In this perspective, Benedict XVI's invitation in the Letter to the Seminarians is very timely, but valid for all the faithful: "Learn also to understand and - I dare say - to love canon law in its intrinsic necessity and in the forms of its practical application: a society without rights would be a society without rights. Law is a condition of love "(n. 5). Making known and applying the laws of the Church is not a hindrance to the presumed pastoral "efficacy" of those who want to solve problems without the law, but a guarantee of the search for solutions that are not arbitrary, but truly just and, therefore, truly pastoral. By avoiding arbitrary solutions, the law becomes a valid bulwark in defense of the least and the poor, the protective shield of those who risk falling victim to the powerful in turn. We see today in this context of chopped world war, we see as always there is the lack of law, always.

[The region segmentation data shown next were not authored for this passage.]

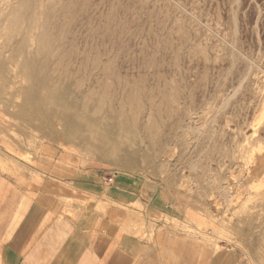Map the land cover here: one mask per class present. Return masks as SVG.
<instances>
[{
    "label": "rangeland",
    "instance_id": "rangeland-1",
    "mask_svg": "<svg viewBox=\"0 0 264 264\" xmlns=\"http://www.w3.org/2000/svg\"><path fill=\"white\" fill-rule=\"evenodd\" d=\"M1 151L169 191L165 224L264 264V0H0Z\"/></svg>",
    "mask_w": 264,
    "mask_h": 264
},
{
    "label": "crops",
    "instance_id": "crops-1",
    "mask_svg": "<svg viewBox=\"0 0 264 264\" xmlns=\"http://www.w3.org/2000/svg\"><path fill=\"white\" fill-rule=\"evenodd\" d=\"M105 180L100 167L73 159L40 157L12 168L1 151L0 263L249 264L165 224L164 217L190 220L186 202L171 192Z\"/></svg>",
    "mask_w": 264,
    "mask_h": 264
},
{
    "label": "bare ground",
    "instance_id": "bare-ground-1",
    "mask_svg": "<svg viewBox=\"0 0 264 264\" xmlns=\"http://www.w3.org/2000/svg\"><path fill=\"white\" fill-rule=\"evenodd\" d=\"M29 63V62H28ZM42 67V66H41ZM42 70H43V68H42ZM36 71V70H35ZM38 71V70H37ZM38 73V72H37ZM40 79V78H39ZM35 86V85H34ZM47 86V85H46ZM50 91V90H49ZM54 95H56V94H54ZM46 97V96H45ZM231 99V98H230ZM225 102V101H224ZM224 104V103H223ZM65 111V110H64ZM65 114H66V111H65ZM64 113L62 114L63 116H66ZM63 116H62V118H61V121H63ZM79 120V119H78ZM77 124H79V122L77 123ZM86 123H80L77 127H78V129L80 128V127H84V131L85 132H90V130H92L91 129V126L89 125V124H87V125H85ZM62 128H63V126H62ZM111 135V134H110ZM114 136V135H113ZM112 136V137H113ZM112 137H111V139H112ZM187 141V140H186ZM99 143H100V145H102V147L109 153L108 154V161H110V162H112V163H114V164H124V160H123V157H122V155H121V152H120V141L119 142H116V141H112V140H109V139H107V138H103V137H101L100 139H99ZM126 149V148H125ZM105 158V157H104ZM125 159V158H124ZM126 160V159H125ZM127 162V161H126ZM118 166H121V165H118ZM231 182V181H230ZM230 182H228V183H230ZM229 185V184H228ZM223 192H224V189H223Z\"/></svg>",
    "mask_w": 264,
    "mask_h": 264
},
{
    "label": "built area",
    "instance_id": "built-area-1",
    "mask_svg": "<svg viewBox=\"0 0 264 264\" xmlns=\"http://www.w3.org/2000/svg\"><path fill=\"white\" fill-rule=\"evenodd\" d=\"M115 177L116 175H111L108 178H106L105 180L106 186H110L111 184H113Z\"/></svg>",
    "mask_w": 264,
    "mask_h": 264
}]
</instances>
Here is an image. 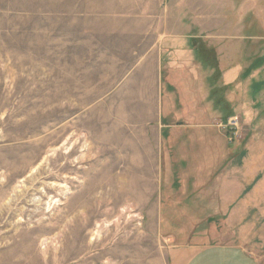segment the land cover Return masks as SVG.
I'll return each instance as SVG.
<instances>
[{
    "label": "rangeland",
    "instance_id": "obj_1",
    "mask_svg": "<svg viewBox=\"0 0 264 264\" xmlns=\"http://www.w3.org/2000/svg\"><path fill=\"white\" fill-rule=\"evenodd\" d=\"M230 11L229 0H0V264H169L186 219L204 245L241 240L264 264V114L234 111L220 64L232 42L245 47L235 54L258 80L264 35L242 19L251 37L232 36ZM229 156L240 183L258 179L227 219L200 189Z\"/></svg>",
    "mask_w": 264,
    "mask_h": 264
},
{
    "label": "crops",
    "instance_id": "obj_2",
    "mask_svg": "<svg viewBox=\"0 0 264 264\" xmlns=\"http://www.w3.org/2000/svg\"><path fill=\"white\" fill-rule=\"evenodd\" d=\"M229 2L232 4V11H230V14H232V21H235L232 24V36H243L244 38L251 37L247 32L240 33L237 31L238 28H236L235 23L242 19L258 21L261 34L264 35V0H229ZM243 28H248V26ZM239 49L240 48L237 49L232 42L228 49V60L224 59L220 62L222 69L221 83L230 87L227 101L229 104H232L234 111L239 110L247 114H252L254 110L260 107L261 112L264 114V75L258 79L259 81L257 80L256 74L258 71L254 70L255 72H252L248 67L251 62L250 56L248 57V55H245L244 58L238 59V56L235 54V52L237 54L243 53L244 50H246L245 47L244 49ZM244 68H246L245 72ZM260 68V72L264 71V63H262ZM186 82L185 79H180V83ZM203 129L204 132L208 131L205 127L201 130ZM203 143L205 144L206 141ZM212 144V150L210 148L208 151H211V155L215 158V161L218 162V159H222L221 154L225 152L226 148L221 140L213 142ZM202 153L205 154L203 156H207L205 151H202ZM224 160H226L224 167L214 176L211 182L212 184L209 183L200 189L204 195L202 197L204 202L202 206L212 207V209L217 208L216 210L218 211L221 210L220 207H224V212L231 213L232 207H248L247 203L245 205L236 204V197L255 194V190H253L252 186L254 185L253 182L258 179V176L246 177L247 175L245 174V178L242 180L243 182L240 183L238 178L234 177V172H232V158L229 156L228 158H224L223 161ZM203 169L205 170V168ZM200 179H202V176ZM204 179H206V177H204ZM260 189V193L264 194V174L260 179V183L257 185V190ZM209 194L218 195L220 198L210 203L207 198H205ZM186 204H184L183 207L195 205L190 203ZM231 216L232 213L228 215L227 219L231 218ZM190 220L191 219H186L188 225L182 224L181 233L176 236V238L181 239L180 242H178L179 244L172 245L168 250L169 264H259L258 260L245 249L241 240H239L238 243L204 245L203 243L205 241L200 240L203 237L202 235L199 236L195 231H193L192 235L190 232H186V228L188 229V227H191ZM249 225L250 224H248V226Z\"/></svg>",
    "mask_w": 264,
    "mask_h": 264
},
{
    "label": "built area",
    "instance_id": "obj_3",
    "mask_svg": "<svg viewBox=\"0 0 264 264\" xmlns=\"http://www.w3.org/2000/svg\"><path fill=\"white\" fill-rule=\"evenodd\" d=\"M240 120L237 115H232L225 120L223 126L228 129V138L232 140L239 129Z\"/></svg>",
    "mask_w": 264,
    "mask_h": 264
},
{
    "label": "trees",
    "instance_id": "obj_4",
    "mask_svg": "<svg viewBox=\"0 0 264 264\" xmlns=\"http://www.w3.org/2000/svg\"><path fill=\"white\" fill-rule=\"evenodd\" d=\"M210 64V67L211 68H215V66L213 65V64H211V63H209ZM245 74V73H244ZM242 76H244V75H242ZM213 94V93H212ZM220 101H223L224 102V105L222 106V107H225L226 105H227V103H226V101L225 100H223V99H221V98H218L216 101H215V103L216 104H219V102ZM226 112V111H225ZM229 114V112H226L225 113V115L227 116Z\"/></svg>",
    "mask_w": 264,
    "mask_h": 264
},
{
    "label": "bare ground",
    "instance_id": "obj_5",
    "mask_svg": "<svg viewBox=\"0 0 264 264\" xmlns=\"http://www.w3.org/2000/svg\"><path fill=\"white\" fill-rule=\"evenodd\" d=\"M123 199V198H122ZM121 198H118L117 200L114 201V205L118 204L122 200Z\"/></svg>",
    "mask_w": 264,
    "mask_h": 264
}]
</instances>
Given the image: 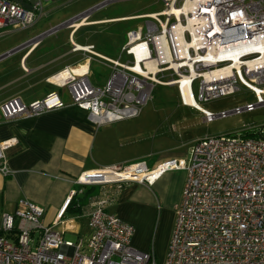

Dictatorships are born and grow without rights. In the Church this cannot happen.

The theme being studied by your Plenary also goes in this direction, to emphasize that criminal law is also a pastoral tool and as such must be considered and accepted. The Bishop must be increasingly aware that in his Church, of which he is made pastor and head, he is therefore himself also a judge among the faithful entrusted to him. But the role of judge always has a pastoral imprint in that it is aimed at communion among the members of the people of God. This is what is prescribed in the current Code: when the Ordinary found that other ways dictated by pastoral concern were not It is possible to sufficiently obtain the reparation of the scandal, the re-establishment of justice, the amendment of the offender, only then must he initiate the judicial or administrative procedure to inflict or declare the appropriate penalties to achieve the purpose (see can. 1341). From this it can be deduced that the penal sanction is always the extreme ratio, the extreme remedy to resort to, when all the other possible ways to obtain regulatory compliance have proved ineffective.

Contrary to that provided for by the state legislator, the canonical penalty always has a pastoral meaning and pursues not only a function of respect for the order, but also the reparation and above all the good of the guilty person himself. The reparative aim is aimed at restoring, as far as possible, the conditions preceding the violation that disturbed the communion. In fact, every crime affects the whole Church, whose communion was violated by those who deliberately attacked it with their own behavior. The aim of the recovery of the individual emphasizes that the canonical penalty is not a merely coercive tool, but has a distinctly medicinal character. Ultimately, it represents a positive means for the realization of the Kingdom, for rebuilding justice in the community of the faithful, called to personal and common sanctification.

The work of revising Book VI of the Latin Code, which has involved you for some years and with this Plenary comes to an end, is in the right direction: updating the penal legislation to make it more organic and in line with the new situations and problems of the current socio-cultural context, and together offer suitable tools to facilitate their application. I urge you to continue tenaciously in this task. I pray for this and I bless you all and your work. And please don't forget to pray for me, because I also have to be a judge. Thank you.